Closed raziel2646 closed 6 years ago

raziel2646 commented 6 years ago

I'm trying to run a few chains with the fake_planck_likelihood but unfortunately, no matter what options I use, I don't get convergence. I've tried stepsizes between -f 1.3 to -f 2.4 and I've run the chains for N= ~100000 to ~500000 but my acceptance rate is always < 0.01.

here's a sample of the commands I use to run MontePython:

mpirun -np 4 python montepython/MontePython.py run -f 1.5\
    -p input/lcdm_6.param  -o $output \
    -c covmat/fake_planck_lcdm.covmat -N 25000 --update 500 --silent

I would really appreciate some input on this.

brinckmann commented 6 years ago

Hi, I need more information, can you share your param file? Best, Thejs

raziel2646 commented 6 years ago

Hi,

Sorry for my late response. I'm just using the lcdm_6.param file as input. I'll copy the contents here:

#------Experiments to test (separated with commas)-----

# valid options are (so far): acbar, bicep, boomerang, cbi,
# hst, quad, sn, spt, fake_planck_bluebook,
# euclid_pk, euclid_lensing
# and clik_fake_planck (for Planck members)

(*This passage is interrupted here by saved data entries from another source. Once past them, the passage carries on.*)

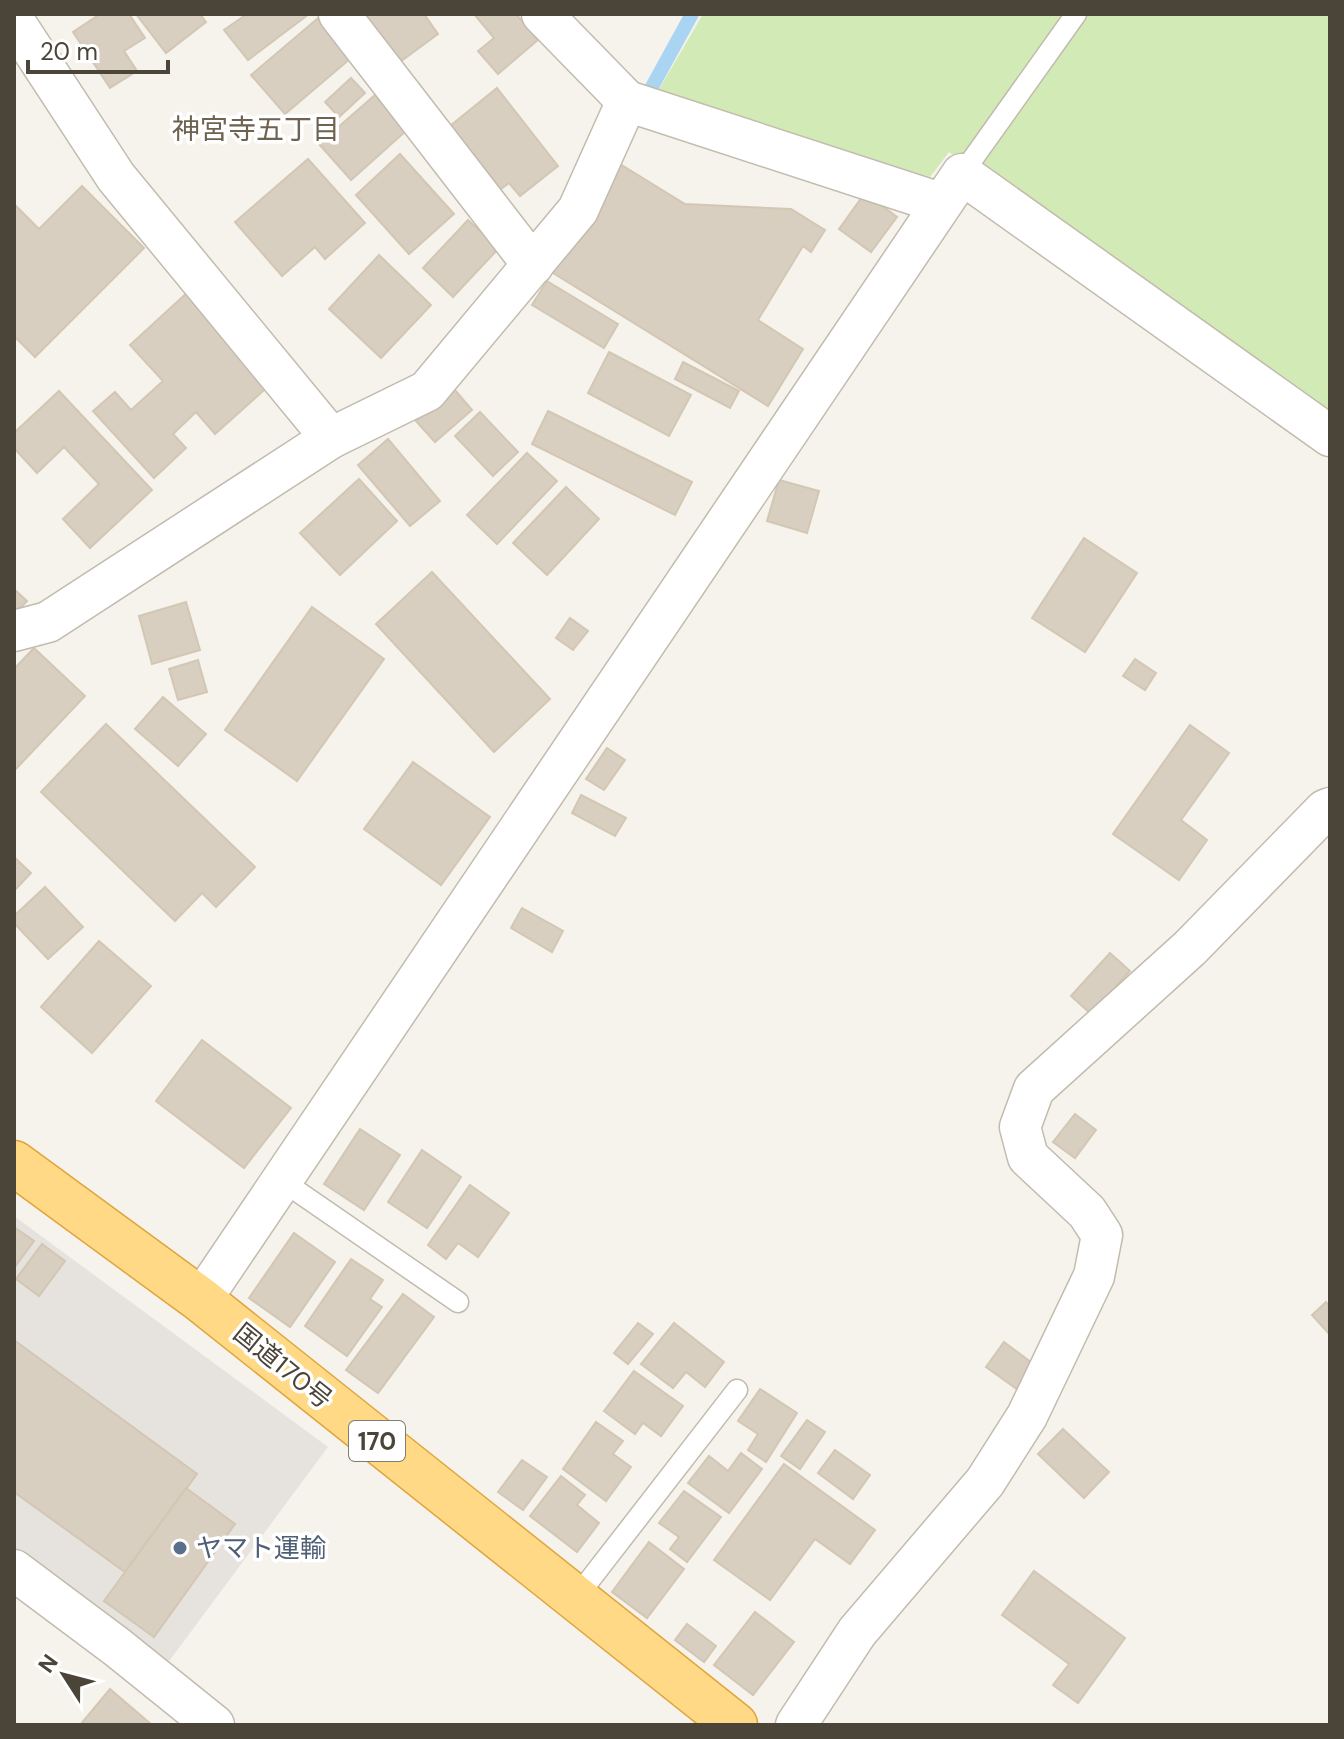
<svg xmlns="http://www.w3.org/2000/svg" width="1344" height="1739" viewBox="0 0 1344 1739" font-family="'DM Sans','Noto Sans JP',sans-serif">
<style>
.industrial{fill:#e6e2dd}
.green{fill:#d2eab5}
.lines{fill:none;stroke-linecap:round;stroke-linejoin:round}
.stream{stroke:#a9d4f2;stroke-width:14}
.building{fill:#d8cfc1;stroke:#d3c7b4;stroke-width:2}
.service-casing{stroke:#c2bbae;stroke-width:23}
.minor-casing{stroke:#c2bbae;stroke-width:43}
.trunk-casing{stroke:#e0a43c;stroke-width:47}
.service{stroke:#fff;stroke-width:20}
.minor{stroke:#fff;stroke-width:40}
.trunk{stroke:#ffd985;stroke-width:44}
.service-dot{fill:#5c6f8a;stroke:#fff;stroke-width:3}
.labels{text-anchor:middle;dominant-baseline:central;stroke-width:7;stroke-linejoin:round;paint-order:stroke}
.shield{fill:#fff;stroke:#817c74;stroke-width:2}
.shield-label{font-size:24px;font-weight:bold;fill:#4b4439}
.street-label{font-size:26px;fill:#4b4439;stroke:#fff}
.service-label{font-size:26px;fill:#4e5e75;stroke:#fff;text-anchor:start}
.neighbourhood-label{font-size:28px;fill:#6e6250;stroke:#fff}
</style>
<rect width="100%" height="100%" fill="#f6f3ec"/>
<polygon class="industrial" points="14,1216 328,1447 164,1668 14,1553"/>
<polygon class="green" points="703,14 1330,14 1330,424 949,152 930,177 658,91"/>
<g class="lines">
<polyline class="stream" points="642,105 692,14"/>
</g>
<g class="building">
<polygon points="100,14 129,14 145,38 124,51 137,71 110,88 73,32"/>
<polygon points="136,14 200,14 206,22 166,53"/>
<polygon points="247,14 309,14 248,60 224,30"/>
<polygon points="323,14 357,53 285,114 251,75"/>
<polygon points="360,14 424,14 438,34 397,64"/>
<polygon points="474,14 516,14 538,40 498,74 478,51 494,38"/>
<polygon points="351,78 365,93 339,117 325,102"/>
<polygon points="497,88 558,166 520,196 509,183 489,198 439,135"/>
<polygon points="375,95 406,131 351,180 319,144"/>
<polygon points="400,154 454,214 409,254 356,195"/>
<polygon points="308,159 365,223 325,259 315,247 282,276 235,222"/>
<polygon points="620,164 685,204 791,209 825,230 811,252 803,246 758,320 803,349 768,406 553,273"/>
<polygon points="82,186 144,248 35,357 14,336 14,208 16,206 39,229"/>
<polygon points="865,193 897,217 871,252 839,229"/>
<polygon points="468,220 499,248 453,297 423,268"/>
<polygon points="379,255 431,305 381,358 329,309"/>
<polygon points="547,281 618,324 604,348 532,305"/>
<polygon points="189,291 272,383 215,434 196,412 173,434 186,448 154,478 93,411 115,392 131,410 163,381 130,345"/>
<polygon points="609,352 691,395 669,436 588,393"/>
<polygon points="683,362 739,391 730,408 675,379"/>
<polygon points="454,389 472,410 435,442 416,421"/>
<polygon points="59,391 152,490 90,548 63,519 99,484 64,447 37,473 14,448 14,433"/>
<polygon points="548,411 692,482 675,515 532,444"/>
<polygon points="480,412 518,452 493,476 455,436"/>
<polygon points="388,439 440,501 410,526 358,465"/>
<polygon points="527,453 557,481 497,544 467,515"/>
<polygon points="359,479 397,521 340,575 300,533"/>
<polygon points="779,480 819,491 807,533 767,521"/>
<polygon points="566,487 599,519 547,575 513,543"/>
<polygon points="1084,538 1137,573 1085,652 1032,618"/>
<polygon points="432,572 550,699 494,752 376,624"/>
<polygon points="14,589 27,601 14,615"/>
<polygon points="186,602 200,650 152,664 139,616"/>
<polygon points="312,607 384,659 297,781 225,730"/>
<polygon points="570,618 588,631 573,650 556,638"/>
<polygon points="34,648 85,696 14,771 14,669"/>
<polygon points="1135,659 1156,673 1145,690 1123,676"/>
<polygon points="198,660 207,692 178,700 169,669"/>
<polygon points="163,697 206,734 178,766 135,729"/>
<polygon points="106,724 255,867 216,907 202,893 175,921 41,792"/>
<polygon points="1190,725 1229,753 1181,820 1207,840 1179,880 1113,834"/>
<polygon points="607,748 625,760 604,790 586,779"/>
<polygon points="413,762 490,817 441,885 364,829"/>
<polygon points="581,795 626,818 615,836 572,813"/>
<polygon points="14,857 31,873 14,891"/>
<polygon points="45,887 83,927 48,959 14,923 14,916"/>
<polygon points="522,908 563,931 552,952 511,928"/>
<polygon points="99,941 151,986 92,1053 41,1007"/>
<polygon points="1110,953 1130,971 1091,1014 1071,996"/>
<polygon points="202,1040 291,1108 244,1168 156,1101"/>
<polygon points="1075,1114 1096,1130 1075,1158 1053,1142"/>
<polygon points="360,1129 400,1155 364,1210 324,1184"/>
<polygon points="422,1150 461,1177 427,1228 388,1202"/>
<polygon points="470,1185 509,1213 478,1257 458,1243 446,1259 428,1245"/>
<polygon points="14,1227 34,1241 14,1268"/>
<polygon points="294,1233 335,1262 290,1327 249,1298"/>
<polygon points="42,1244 65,1261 39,1296 16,1279"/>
<polygon points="351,1259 383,1280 370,1299 382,1307 347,1356 305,1326"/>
<polygon points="403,1294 434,1317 378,1393 346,1370"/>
<polygon points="1326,1302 1330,1307 1330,1335 1312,1315"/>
<polygon points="638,1323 653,1334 628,1364 614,1353"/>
<polygon points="674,1323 724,1362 705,1387 686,1372 673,1388 641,1364"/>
<polygon points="14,1340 197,1474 125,1572 14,1492"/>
<polygon points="1004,1342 1036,1366 1018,1390 986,1367"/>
<polygon points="634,1371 683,1406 661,1436 643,1423 635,1434 604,1411"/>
<polygon points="760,1389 797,1413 766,1462 748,1450 758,1434 738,1421"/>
<polygon points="807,1420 825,1432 800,1469 781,1456"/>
<polygon points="596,1422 623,1441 613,1454 631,1467 606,1501 563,1469"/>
<polygon points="1063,1429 1109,1472 1084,1498 1038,1454"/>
<polygon points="835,1450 870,1475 853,1499 818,1473"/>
<polygon points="741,1453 762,1469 729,1513 688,1483 709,1456 728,1471"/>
<polygon points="522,1460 547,1477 523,1510 498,1492"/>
<polygon points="784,1464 875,1530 850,1564 815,1539 770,1600 714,1560"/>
<polygon points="561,1476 585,1495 577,1505 599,1523 577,1552 530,1516"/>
<polygon points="186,1488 235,1524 154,1637 104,1601"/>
<polygon points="684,1491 721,1517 687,1562 670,1549 679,1537 659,1523"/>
<polygon points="649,1542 684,1569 647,1618 612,1592"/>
<polygon points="1034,1571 1125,1638 1078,1703 1053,1685 1069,1664 1002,1615"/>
<polygon points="755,1612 794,1642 753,1695 714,1665"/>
<polygon points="687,1624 716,1646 704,1662 675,1640"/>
<polygon points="110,1689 152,1725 80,1725"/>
</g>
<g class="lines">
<g class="service-casing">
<g id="service">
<polyline points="962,174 1076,14"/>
<polyline points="281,1180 458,1302"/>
<polyline points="575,1599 737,1390"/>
</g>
</g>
<g class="minor-casing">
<g id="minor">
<polyline points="339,14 533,265"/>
<polyline points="542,14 627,101 940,203"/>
<polyline points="14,21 116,177 331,438"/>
<polyline points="14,631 48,622 331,438 427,391 578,210 627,101"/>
<polyline points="201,1300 962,174 1330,436"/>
<polyline points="14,1570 117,1647 214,1725"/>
<polyline points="796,1725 857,1632 985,1482 1027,1416 1094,1276 1102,1235 1087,1212 1028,1157 1020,1127 1034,1089 1190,948 1325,810 1330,808"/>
</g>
</g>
<g class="trunk-casing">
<polyline id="trunk" points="14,1163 201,1300 735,1725"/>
</g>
<use href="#service" class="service"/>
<use href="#minor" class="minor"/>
<use href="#trunk" class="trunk"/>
</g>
<circle class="service-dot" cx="180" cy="1548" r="8"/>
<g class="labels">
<rect class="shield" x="349" y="1421" width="56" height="40" rx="6"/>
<g class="shield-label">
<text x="377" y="1441">170</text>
</g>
<g class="street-label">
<text transform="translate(283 1366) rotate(39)">国道170号</text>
</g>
<g class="service-label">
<text x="196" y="1548">ヤマト運輸</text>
</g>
<g class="neighbourhood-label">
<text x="256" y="129">神宮寺五丁目</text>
</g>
</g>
<rect width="1344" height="1739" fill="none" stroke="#4b4439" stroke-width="32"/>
<g transform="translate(64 1675) rotate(306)" stroke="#ffffff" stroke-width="6" paint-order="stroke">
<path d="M0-6L14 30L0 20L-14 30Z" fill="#4b4439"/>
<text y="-12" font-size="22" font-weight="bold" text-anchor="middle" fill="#4b4439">N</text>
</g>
<path d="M28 60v12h140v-12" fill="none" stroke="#4b4439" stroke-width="4"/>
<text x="40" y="60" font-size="24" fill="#4b4439" stroke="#ffffff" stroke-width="6" paint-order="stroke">20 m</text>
</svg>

data.experiments=['fake_planck_bluebook']
#data.experiments=['clik_fake_planck']
#data.experiments=['wmap','spt']

#------ Parameter list -------
# data.parameters[class name] = [mean, min, max, 1-sigma, scale, role]
# - if min max irrelevant, put to -1 or None (if you want a boundary of -1, use -1.0)
# - if fixed, put 1-sigma to 0
# - if scale irrelevant, put to 1, otherwise to the appropriate factor
# - role is either 'cosmo', 'nuisance' or 'derived'

# Cosmological parameters list
data.parameters['omega_b']  = [2.249,  1.8, 3, 0.016, 0.01,'cosmo']
data.parameters['omega_cdm']    = [0.1120, 0.1,   0.2, 0.0016,1,   'cosmo']
data.parameters['n_s']          = [0.963,  0.9,1.1, 0.004, 1,   'cosmo']
data.parameters['A_s']          = [2.42,   1.8,3, 0.038, 1e-9,'cosmo']
data.parameters['h']            = [0.703,  0.6,0.8, 0.0065,1,   'cosmo']
data.parameters['tau_reio']     = [0.085,  0.04,0.12, 0.0044,1,   'cosmo']

# Derived parameter list
#data.parameters['Omega_Lambda'] = [1,       0, 1, 1,1,  'derived']

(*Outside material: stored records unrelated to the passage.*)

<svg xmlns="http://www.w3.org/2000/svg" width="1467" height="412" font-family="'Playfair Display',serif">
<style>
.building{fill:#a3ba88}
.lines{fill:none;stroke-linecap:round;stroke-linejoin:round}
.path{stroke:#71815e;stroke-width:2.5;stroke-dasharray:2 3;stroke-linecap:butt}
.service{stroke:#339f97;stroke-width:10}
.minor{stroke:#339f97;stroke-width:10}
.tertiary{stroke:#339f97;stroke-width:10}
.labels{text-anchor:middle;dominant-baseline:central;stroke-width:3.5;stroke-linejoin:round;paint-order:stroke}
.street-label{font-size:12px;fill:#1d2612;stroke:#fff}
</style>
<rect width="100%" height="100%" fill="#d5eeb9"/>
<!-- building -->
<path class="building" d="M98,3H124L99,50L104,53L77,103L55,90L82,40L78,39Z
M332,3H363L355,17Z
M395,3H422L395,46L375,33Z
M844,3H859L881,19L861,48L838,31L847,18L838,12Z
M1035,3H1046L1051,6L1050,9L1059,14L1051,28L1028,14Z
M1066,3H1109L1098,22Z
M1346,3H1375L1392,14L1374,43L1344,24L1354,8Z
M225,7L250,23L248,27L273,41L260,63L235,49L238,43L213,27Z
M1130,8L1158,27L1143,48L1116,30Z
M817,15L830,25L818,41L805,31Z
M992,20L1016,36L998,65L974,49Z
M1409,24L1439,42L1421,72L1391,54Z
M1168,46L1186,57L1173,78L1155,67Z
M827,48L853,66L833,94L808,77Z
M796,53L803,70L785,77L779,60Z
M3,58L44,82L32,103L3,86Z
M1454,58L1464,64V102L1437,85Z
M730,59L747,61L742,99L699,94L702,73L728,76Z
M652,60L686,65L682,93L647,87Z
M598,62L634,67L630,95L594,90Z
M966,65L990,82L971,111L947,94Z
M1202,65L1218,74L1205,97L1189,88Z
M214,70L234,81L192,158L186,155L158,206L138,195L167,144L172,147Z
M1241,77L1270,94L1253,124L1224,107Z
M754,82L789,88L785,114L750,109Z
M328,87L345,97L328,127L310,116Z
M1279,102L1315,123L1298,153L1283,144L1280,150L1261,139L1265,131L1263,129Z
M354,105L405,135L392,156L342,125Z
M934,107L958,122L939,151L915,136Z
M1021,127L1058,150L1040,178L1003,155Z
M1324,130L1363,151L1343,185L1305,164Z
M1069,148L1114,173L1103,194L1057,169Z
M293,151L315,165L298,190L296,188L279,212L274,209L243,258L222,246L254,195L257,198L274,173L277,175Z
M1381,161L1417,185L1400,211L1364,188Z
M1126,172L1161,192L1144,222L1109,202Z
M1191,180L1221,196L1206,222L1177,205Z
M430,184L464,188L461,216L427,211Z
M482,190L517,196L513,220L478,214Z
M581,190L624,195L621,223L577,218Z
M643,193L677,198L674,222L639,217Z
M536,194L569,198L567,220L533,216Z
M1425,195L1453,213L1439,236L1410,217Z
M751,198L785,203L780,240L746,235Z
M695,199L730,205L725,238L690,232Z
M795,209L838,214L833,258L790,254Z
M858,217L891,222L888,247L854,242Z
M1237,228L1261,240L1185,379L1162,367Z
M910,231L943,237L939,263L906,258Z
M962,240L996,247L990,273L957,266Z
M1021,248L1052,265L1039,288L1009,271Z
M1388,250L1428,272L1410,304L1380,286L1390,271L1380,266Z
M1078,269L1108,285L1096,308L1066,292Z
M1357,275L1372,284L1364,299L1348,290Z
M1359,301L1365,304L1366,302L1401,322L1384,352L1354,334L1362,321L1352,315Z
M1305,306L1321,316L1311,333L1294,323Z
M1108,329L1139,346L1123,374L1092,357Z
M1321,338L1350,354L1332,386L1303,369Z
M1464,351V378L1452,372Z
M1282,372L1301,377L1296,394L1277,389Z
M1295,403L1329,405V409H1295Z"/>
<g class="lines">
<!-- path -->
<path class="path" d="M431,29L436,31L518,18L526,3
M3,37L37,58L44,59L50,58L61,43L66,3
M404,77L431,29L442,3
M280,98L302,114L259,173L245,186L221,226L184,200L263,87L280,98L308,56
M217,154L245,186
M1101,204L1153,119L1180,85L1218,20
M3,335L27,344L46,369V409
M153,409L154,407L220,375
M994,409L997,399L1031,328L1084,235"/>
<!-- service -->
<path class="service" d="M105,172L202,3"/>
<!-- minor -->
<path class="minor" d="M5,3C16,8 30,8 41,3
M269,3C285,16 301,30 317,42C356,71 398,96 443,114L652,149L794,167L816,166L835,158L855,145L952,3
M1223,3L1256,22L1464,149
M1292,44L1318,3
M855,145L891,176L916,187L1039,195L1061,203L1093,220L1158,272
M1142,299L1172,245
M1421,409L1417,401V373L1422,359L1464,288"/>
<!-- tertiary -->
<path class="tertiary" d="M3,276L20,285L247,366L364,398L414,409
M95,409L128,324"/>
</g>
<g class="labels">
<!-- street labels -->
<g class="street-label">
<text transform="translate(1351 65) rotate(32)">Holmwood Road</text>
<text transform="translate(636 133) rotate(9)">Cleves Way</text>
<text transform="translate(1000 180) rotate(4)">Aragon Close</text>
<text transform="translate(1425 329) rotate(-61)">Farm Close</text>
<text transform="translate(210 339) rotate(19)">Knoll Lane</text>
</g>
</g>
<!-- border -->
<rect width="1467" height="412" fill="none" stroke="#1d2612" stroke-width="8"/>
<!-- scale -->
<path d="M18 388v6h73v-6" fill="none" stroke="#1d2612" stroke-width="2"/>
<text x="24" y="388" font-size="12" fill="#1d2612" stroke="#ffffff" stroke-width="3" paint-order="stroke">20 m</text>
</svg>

# Other class parameters (fixed parameters, precision parameters, etc.)
#data.cosmo_arguments['sBBN file'] = data.path['cosmo']+'/bbn/sBBN.dat'

#------ Mcmc parameters ----
# Number of steps taken, by default (overwritten by the -N command)
data.N=10
# Number of accepted steps before writing to file the chain. Larger means less
# access to disc, but this is not so much time consuming.
data.write_step=5

my acceptance rate at the moment is around 0.002! Let me know if you need more information.

brinckmann commented 6 years ago

Hi, I believe this is the same problem as issue #106, which is fixed in MontePython v3.0 on my github page. Best, Thejs

raziel2646 commented 6 years ago

Thanks, I'll definitely check it out.

raziel2646 commented 6 years ago

I just wanted to confirm that the issue is fixed in MontePython v3.0. Thanks again for your help.